[Page text]

--

Well, if AMD boasts a 40%, that is clearly a maximum, however, figures are pretty unclear up to this moment without any benchmarks. On an article I even saw a 80% per core over K8, which would mean 50%+ over Core2.
Until we have at least one proven benchmark, speculation will be the predominant form of input we'll get :roll:
January 30, 2007 10:35:15 PM

hey, looks like we've signed up the same day :D 
January 30, 2007 10:52:14 PM

Not specINT and specFP, but TPC-C (a database/transaction processing benchmark) and specFP_rate assuming that they are continuing to use the two released benchmarks from December.

http://xtremesystems.org/forums/showpost.php?p=1873442&...

The following is my estimated scores for the Barcelona system

SPECfp_rate:
fastest 2S Opteron 2220SE score is 96.0 (peak)
fastest 2S Xeon 5160 score is 83.4
fastest 2S Xeon 5355 score is 104

40% faster than the 2220SE gives a score of about 135-140 for a 2S, quad-core Barcelona. By comparison, a 4S Opteron 8220SE has a best score of 178.

SPECfp_rate is heavily memory bandwidth dependent and really isn't indicative of desktop application performance and most server type applications.

--

[Provided records]

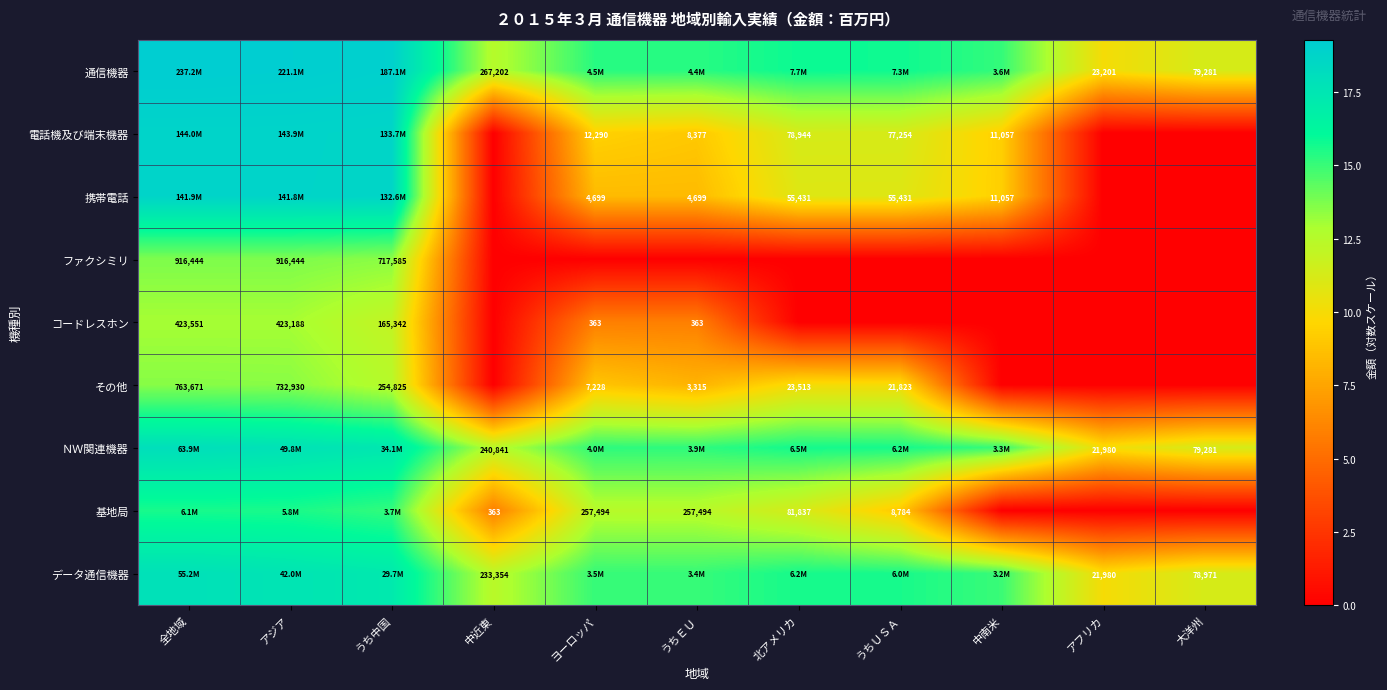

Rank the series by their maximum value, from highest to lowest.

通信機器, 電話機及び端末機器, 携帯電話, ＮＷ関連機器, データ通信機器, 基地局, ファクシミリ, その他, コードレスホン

--

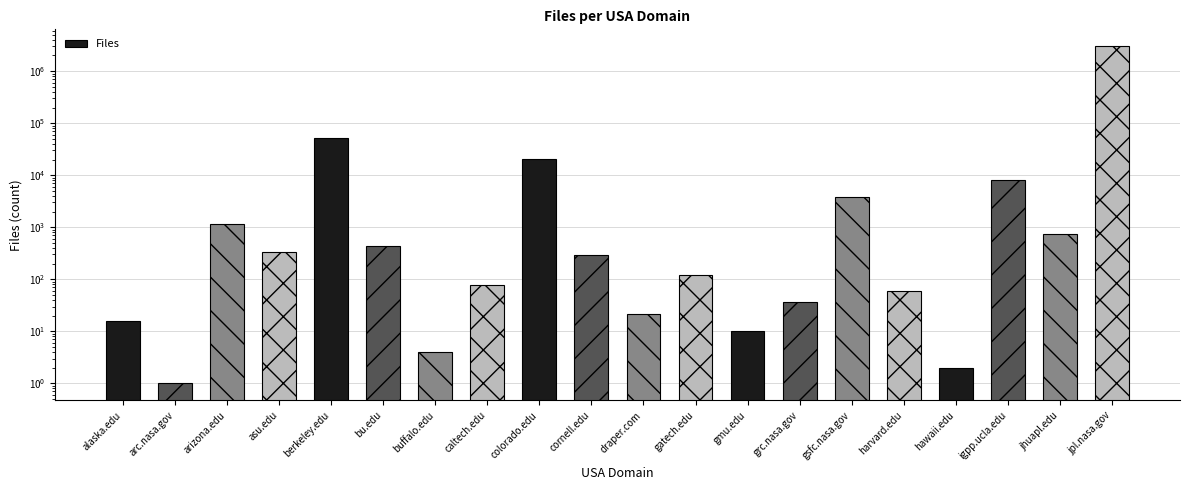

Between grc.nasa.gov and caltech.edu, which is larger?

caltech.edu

--

[Assigned task 1] Using the forum thread, explain how the poster arrives at a score of about 135-140 for a 2S, quad-core Barcelona.
[Assigned task 2] In the forum thread, swap "Barcelona" for "K10" in everything from "Not specINT and" down to "server type applications.".
[Assigned task 3] According to the forum thread, what is the best SPECfp_rate score for a 4S Opteron 8220SE?

[Exercise response 1] The poster takes the fastest 2S Opteron 2220SE SPECfp_rate score of 96.0 (peak) and applies AMD's claimed 40% speedup to it. That gives roughly 135-140.

[Exercise response 2]
Not specINT and specFP, but TPC-C (a database/transaction processing benchmark) and specFP_rate assuming that they are continuing to use the two released benchmarks from December.

http://xtremesystems.org/forums/showpost.php?p=1873442&...

The following is my estimated scores for the K10 system

SPECfp_rate:
fastest 2S Opteron 2220SE score is 96.0 (peak)
fastest 2S Xeon 5160 score is 83.4
fastest 2S Xeon 5355 score is 104

40% faster than the 2220SE gives a score of about 135-140 for a 2S, quad-core K10. By comparison, a 4S Opteron 8220SE has a best score of 178.

SPECfp_rate is heavily memory bandwidth dependent and really isn't indicative of desktop application performance and most server type applications.

[Exercise response 3] 178